Là où Bush aurait raison, selon le quotidien londonien, c’est "dans sa conviction que le besoin de démocratie concerne beaucoup de pays et que le monde arabe ne doit pas faire exception". Mais les mouvements les plus dynamiques dans la région ne sont pas liés à l’Irak. Ou bien ils trouvent leurs origines dans des événements locaux et imprévus : la mort de Yasser Arafat et l’assassinat de Rafic Hariri ; ou bien ils se situent dans des tendances déjà existantes : c’est le cas des changements en Arabie Saoudite ou en Libye, relève le journal. "Beaucoup d’autres facteurs sont à prendre en considération, comme le développement des communications, Internet, les voyages, l’évolution démographique ou l’éducation."

Toujours est-il que "les nombreux dirigeants non élus au Moyen-Orient doivent mal dormir ces derniers temps".
Hoda Saliby

Source: Courrier international

JADE
10/03/2005, 15h52
Si la démocratie dans le monde arabe est un label américain alors ca serait vraiment dommage!!
Puisque la démocratie c le pouvoir par le peuple et pour le peuple et par conséquent c'est un mouvement qui vient de l'interieur du pays et non de l'exterieur.

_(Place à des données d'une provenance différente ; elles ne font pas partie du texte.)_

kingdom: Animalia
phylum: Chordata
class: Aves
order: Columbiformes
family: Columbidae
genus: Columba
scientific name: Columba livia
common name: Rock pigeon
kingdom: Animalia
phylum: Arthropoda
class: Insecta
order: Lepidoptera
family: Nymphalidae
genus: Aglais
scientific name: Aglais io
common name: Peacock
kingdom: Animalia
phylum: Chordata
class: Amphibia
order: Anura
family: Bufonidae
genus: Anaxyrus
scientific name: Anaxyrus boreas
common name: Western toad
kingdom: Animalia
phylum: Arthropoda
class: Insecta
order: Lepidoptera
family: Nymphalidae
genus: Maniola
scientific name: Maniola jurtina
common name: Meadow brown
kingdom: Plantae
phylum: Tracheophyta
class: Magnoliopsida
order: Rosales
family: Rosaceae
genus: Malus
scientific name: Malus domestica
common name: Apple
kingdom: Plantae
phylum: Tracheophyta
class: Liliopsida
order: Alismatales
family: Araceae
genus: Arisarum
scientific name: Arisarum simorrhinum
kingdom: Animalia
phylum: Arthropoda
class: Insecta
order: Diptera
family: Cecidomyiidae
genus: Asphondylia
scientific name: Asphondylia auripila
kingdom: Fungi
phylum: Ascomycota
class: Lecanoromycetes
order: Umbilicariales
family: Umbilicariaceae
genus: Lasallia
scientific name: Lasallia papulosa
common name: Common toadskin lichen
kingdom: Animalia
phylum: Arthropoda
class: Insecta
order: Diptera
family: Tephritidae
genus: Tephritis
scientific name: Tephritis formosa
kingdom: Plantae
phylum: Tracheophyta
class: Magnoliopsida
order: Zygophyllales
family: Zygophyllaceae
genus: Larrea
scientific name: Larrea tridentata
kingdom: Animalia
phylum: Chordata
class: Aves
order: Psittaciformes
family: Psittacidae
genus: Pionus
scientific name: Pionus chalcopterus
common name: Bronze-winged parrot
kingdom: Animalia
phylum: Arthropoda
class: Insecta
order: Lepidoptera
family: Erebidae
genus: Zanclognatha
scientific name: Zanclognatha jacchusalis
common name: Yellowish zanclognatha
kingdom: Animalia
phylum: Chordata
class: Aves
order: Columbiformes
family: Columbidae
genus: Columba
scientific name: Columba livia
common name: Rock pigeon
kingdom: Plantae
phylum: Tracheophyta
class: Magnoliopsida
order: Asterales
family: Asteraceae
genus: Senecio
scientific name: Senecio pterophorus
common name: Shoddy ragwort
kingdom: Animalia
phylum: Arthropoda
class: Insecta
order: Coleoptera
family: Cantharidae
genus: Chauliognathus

Il suffi pour s'en convaicre de regarder l'exemple de la France qui a su établir une démocratie qui lui convennait sans intervention externe. De plus il faut savoir que l'établissemnt d'une démocratie ne se fait pas du jour au lendemain: ca prend du temps!
Donc il est normal d'avoir des soucis au niveau interne pour la mise en place de la démocratie mais il faut que ces soucis ne se transforment pas en problème à cause d'une intervention externe trop compliquée et "mafieuse" à mon avis.
Regarder l'Irak : croyez-vous vraiment qu'on obtient une démocratie par une guerre provoquée par un étranger??
BIEN SUR QUE NON!!
Cette guerre est injuste car du point de vu international, changer un régime est contraire à la chartre des nations unis, et que cette guerre ne visait que des intérets propres, ceux des americains à savoir l'hegémonie dans cette région riche et dans le monde.
Je pense que la guerre ne résoud rien, que Bush a du sang sur les mains et qu'il n'a absolument pas à etre fière de ses entreprises car elles n'ont provoqué que du DESORDRE! :-x
Je pense également qu'on doit donner la liberté à chaque pays de trouver un consenssus pour l'établissement d'un régime qui est en adéquation avec leur environement, leur culture,etc...
et non pas faire de la provocation (cf:lecomportement des USA envers la Syrie et l'Iran)afin de destabiliser ou d'humilier ou carrément faire un "néocolonialisme" sur des territoires autres pour instaurer ses us et coutumes et en rejettant "l'ambiance" nationale;
par exemple faire du nudisme sur les plages marocaines :-D (c la hchouma!! :-o ) non mais ou va t-on?? :-?
-L'ONU est en crise, il faut y rémedier avant de faire de la provok!
-Il y a trop d'injustices comme le non respect des traités: Israel est doté d'armes de destruction massives alors que s'était interdit! et ca provoque la gene et l'anti-americanisme des pays voisins: FAUT PAS S'ETONNER :-o
Mais ce qui est pire c'est de dire au monde "faite-ca!, mais ne faite pas ce que je fais": par exemple la prolifération d'armes est interdite mais avant de l'interdire et pour donner l'exemple, il faudrait se déposseder de nos propres armes pour etre au moins crédible!!
BREF: "a flahe soro Erbi"

[ Edité par JADE le 10/3/2005 15:55 ]

JADE
17/03/2005, 12h15
Tajdikt tu as posté un bon sujet et c dommage que nous seul y répondions;

POURTANT C D'ACTUALITE!!? :-?

Bref, pour ceux que ca interesse:

Que pensez-vous de la démocratie, en particulier dans les pays arabes?

Une intervention USA est elle vraiment nécessaire?